Find Out More... 3 Ways to Automate Recruitment and Popular Recruitment Software tools

Step 3: Make an initial screening of applicants


After you have received CVs and made an initial selection of interesting candidates, the next step is to conduct an initial screening of candidates. The more cautious you are in this phase, the less time you lose in the interview phase.

Below you will find some ways to test candidates before the interview:
  • Email or Telephone - Ask for more information by e-mail or phone to help you decide whether you really want to invite them for an interview. You can also make sure that they are really interested in the job
  • Standardized testing - These procedures can help you find the candidates whose skills, talents or values best match your ideal. Tests can assess cognitive abilities, emotional intelligence, character, work preferences, etc. Tests should be conducted and interpreted by external or internal certified specialists and can be performed by specialized companies (which can also offer online tests). Service Canada offers an informative look at tools for assessing employees
  • Ask to see their portfolio - An initial review of candidates' previous work can be a good way to assess their skills and match them to your company. Ask candidates to send you their portfolio to get a feel for what they can do.

Step 4: Interviewing the best candidates


The interview is your opportunity to confirm the candidate's qualifications, determine if the position meets your expectations, and see if it fits your corporate culture.

There are two commonly used types of interview questions:

Behavioral questions
These types of questions help to predict future behavior by asking about past behavior. They can help you assess a person's self-confidence, creativity and problem-solving skills.

Situational questions
These types of questions confront the applicant with potential situations he or she might encounter at work. This can help you assess the person's knowledge, skills and working methods. These questions usually start with "What would you do if...?" or "How would you do X...?

Beware of asking questions about personal interests.

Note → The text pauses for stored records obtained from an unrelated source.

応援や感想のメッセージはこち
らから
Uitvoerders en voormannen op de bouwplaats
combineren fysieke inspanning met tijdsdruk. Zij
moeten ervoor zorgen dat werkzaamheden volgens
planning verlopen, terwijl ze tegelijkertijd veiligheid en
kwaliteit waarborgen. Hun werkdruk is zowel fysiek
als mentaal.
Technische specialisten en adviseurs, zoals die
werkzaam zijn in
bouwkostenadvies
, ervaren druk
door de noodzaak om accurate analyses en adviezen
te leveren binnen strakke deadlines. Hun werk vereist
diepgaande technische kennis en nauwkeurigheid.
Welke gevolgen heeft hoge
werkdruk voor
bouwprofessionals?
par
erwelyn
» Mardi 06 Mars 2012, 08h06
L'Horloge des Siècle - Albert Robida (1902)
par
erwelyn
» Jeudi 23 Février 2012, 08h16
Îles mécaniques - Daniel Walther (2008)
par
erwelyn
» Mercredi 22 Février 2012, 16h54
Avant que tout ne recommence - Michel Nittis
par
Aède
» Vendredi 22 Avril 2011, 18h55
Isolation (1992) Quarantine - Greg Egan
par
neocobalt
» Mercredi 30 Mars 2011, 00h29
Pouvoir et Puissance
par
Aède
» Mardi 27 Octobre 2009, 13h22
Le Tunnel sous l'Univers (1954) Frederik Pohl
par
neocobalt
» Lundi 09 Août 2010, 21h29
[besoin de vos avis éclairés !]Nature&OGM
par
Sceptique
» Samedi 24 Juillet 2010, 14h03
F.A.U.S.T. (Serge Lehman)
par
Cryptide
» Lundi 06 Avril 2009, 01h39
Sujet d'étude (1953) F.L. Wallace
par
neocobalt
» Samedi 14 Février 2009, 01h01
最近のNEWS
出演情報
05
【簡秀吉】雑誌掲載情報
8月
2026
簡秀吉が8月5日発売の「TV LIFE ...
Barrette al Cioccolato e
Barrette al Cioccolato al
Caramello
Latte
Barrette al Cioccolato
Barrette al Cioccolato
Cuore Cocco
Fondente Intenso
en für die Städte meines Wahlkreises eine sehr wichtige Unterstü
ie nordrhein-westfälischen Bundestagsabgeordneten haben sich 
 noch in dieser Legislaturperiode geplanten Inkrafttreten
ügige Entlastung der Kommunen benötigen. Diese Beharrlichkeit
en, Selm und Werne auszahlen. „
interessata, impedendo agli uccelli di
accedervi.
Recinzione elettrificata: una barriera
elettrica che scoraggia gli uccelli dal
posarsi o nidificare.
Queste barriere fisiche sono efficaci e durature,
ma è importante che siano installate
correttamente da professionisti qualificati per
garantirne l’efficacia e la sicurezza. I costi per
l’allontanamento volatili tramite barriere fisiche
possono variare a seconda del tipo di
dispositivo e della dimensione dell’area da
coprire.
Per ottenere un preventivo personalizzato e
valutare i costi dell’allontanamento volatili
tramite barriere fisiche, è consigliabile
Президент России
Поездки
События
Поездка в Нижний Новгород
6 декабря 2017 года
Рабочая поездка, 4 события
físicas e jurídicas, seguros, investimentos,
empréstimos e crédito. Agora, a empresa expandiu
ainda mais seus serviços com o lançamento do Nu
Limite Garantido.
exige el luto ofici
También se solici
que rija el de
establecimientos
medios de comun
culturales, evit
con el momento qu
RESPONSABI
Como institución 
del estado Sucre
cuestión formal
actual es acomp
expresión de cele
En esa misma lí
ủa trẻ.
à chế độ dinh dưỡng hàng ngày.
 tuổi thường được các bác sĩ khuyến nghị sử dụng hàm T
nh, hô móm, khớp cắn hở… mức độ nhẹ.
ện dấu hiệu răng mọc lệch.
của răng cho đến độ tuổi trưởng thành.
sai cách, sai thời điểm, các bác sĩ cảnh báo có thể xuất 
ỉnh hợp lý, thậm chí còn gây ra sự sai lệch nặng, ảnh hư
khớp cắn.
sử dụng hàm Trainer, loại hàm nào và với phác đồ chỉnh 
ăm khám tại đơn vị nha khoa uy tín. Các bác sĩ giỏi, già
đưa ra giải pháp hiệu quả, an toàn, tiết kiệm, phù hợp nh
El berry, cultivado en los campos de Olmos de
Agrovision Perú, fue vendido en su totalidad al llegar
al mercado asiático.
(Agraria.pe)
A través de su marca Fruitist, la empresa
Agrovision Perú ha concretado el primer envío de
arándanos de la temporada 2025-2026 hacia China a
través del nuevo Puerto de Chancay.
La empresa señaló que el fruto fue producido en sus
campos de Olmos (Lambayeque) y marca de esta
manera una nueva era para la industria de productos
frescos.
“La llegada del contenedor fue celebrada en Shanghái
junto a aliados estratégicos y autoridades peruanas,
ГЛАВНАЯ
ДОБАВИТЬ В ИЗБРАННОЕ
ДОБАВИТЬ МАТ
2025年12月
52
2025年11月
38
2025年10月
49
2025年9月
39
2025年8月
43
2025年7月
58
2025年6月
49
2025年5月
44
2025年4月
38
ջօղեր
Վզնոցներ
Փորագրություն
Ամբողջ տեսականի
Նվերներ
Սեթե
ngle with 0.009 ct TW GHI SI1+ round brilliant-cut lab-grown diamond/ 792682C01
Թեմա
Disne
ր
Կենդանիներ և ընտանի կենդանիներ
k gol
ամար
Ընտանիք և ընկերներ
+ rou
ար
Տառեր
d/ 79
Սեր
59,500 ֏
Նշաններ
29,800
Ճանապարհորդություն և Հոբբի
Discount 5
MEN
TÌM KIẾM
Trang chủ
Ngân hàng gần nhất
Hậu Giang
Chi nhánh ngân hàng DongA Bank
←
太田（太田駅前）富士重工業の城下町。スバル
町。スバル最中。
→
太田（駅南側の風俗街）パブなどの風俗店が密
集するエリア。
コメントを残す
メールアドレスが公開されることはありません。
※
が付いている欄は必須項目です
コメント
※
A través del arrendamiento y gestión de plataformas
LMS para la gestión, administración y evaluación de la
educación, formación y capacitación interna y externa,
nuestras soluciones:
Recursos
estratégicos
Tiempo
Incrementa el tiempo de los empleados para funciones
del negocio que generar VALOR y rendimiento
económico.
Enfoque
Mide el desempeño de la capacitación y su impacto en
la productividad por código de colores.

They can throw the interview off track or upset people who want to keep work and private life separate.

To help you with your decision, you can create a points system or an analysis grid to compare and evaluate the strengths and weaknesses of the respondents. On the MaRS website you will find an explanation of how to create a template for evaluating interviews.

Step 5: Offer the position


When you have selected your top performer, call and offer the position. If necessary, give the candidate a few days to decide. Once they have confirmed, it is customary to send a letter of offer, writing down what was discussed over the phone.